Work required - In the records below, find the line with "Kreis Gütersloh" and the line with "visiteurs qui s'inscrivent"; return exactly those lines and every line between them.

[Page-level text extractions]
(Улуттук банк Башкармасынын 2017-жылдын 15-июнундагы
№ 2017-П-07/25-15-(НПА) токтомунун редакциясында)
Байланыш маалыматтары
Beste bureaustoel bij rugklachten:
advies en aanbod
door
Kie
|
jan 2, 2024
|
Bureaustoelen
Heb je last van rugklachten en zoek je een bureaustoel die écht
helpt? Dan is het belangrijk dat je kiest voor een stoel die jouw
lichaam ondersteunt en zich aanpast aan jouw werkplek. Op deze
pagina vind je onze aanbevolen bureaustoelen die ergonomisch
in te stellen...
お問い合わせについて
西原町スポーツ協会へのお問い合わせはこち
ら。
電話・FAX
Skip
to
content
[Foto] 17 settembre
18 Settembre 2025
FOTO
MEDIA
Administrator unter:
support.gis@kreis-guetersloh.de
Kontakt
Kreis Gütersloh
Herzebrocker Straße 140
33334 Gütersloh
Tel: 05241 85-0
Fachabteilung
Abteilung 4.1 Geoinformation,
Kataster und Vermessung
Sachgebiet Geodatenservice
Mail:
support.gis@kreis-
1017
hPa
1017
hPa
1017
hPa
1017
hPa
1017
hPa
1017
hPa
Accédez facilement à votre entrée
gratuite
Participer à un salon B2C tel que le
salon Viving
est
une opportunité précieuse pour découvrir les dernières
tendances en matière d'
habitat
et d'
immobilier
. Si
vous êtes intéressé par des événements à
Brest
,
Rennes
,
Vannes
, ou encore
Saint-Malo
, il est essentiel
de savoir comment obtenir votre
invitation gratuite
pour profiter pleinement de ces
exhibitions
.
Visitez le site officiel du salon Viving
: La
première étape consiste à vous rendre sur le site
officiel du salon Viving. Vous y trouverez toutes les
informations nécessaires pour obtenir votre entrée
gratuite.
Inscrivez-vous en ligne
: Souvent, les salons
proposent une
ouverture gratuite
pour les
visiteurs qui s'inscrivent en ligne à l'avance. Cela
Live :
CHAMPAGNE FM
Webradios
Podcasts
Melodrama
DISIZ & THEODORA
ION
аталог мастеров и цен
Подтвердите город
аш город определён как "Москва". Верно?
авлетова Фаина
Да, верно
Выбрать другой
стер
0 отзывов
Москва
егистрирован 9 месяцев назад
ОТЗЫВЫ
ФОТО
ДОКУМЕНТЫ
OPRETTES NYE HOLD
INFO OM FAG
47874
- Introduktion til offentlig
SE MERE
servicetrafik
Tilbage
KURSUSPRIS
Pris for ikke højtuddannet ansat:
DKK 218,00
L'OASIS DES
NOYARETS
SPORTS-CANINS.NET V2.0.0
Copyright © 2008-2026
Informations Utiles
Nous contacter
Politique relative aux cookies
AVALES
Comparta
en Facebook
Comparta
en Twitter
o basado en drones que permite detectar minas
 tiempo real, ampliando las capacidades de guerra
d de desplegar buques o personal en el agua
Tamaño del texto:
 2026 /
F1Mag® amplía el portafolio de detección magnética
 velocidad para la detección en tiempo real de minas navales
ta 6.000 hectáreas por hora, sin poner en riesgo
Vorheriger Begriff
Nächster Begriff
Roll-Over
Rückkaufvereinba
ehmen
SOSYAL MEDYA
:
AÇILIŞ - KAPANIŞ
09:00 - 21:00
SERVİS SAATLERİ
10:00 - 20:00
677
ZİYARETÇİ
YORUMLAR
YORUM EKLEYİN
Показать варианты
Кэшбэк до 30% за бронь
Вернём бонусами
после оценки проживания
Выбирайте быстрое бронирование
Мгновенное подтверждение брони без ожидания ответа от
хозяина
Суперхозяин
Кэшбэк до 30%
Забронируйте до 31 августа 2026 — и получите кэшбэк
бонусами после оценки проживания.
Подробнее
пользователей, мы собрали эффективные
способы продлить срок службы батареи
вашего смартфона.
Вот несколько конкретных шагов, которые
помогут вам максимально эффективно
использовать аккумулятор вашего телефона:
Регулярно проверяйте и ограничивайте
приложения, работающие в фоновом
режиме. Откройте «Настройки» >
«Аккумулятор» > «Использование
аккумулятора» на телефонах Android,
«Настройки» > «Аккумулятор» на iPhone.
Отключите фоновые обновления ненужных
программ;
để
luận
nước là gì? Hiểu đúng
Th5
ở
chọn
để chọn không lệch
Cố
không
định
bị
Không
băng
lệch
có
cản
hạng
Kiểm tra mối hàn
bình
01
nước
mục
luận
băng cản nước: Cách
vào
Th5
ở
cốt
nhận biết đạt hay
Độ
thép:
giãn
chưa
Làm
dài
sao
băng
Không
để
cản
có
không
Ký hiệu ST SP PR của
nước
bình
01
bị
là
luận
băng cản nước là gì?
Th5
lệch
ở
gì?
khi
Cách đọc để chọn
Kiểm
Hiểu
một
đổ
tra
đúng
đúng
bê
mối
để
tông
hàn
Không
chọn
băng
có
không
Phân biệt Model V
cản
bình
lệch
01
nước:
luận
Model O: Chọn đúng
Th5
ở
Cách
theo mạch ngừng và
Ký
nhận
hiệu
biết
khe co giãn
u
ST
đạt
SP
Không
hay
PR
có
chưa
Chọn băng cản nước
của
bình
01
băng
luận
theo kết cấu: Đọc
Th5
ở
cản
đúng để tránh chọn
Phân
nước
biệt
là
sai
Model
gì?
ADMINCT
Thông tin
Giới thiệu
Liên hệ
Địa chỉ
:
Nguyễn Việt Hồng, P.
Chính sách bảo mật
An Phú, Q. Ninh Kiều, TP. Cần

Written response -
Kreis Gütersloh
Herzebrocker Straße 140
33334 Gütersloh
Tel: 05241 85-0
Fachabteilung
Abteilung 4.1 Geoinformation,
Kataster und Vermessung
Sachgebiet Geodatenservice
Mail:
support.gis@kreis-
1017
hPa
1017
hPa
1017
hPa
1017
hPa
1017
hPa
1017
hPa
Accédez facilement à votre entrée
gratuite
Participer à un salon B2C tel que le
salon Viving
est
une opportunité précieuse pour découvrir les dernières
tendances en matière d'
habitat
et d'
immobilier
. Si
vous êtes intéressé par des événements à
Brest
,
Rennes
,
Vannes
, ou encore
Saint-Malo
, il est essentiel
de savoir comment obtenir votre
invitation gratuite
pour profiter pleinement de ces
exhibitions
.
Visitez le site officiel du salon Viving
: La
première étape consiste à vous rendre sur le site
officiel du salon Viving. Vous y trouverez toutes les
informations nécessaires pour obtenir votre entrée
gratuite.
Inscrivez-vous en ligne
: Souvent, les salons
proposent une
ouverture gratuite
pour les
visiteurs qui s'inscrivent en ligne à l'avance. Cela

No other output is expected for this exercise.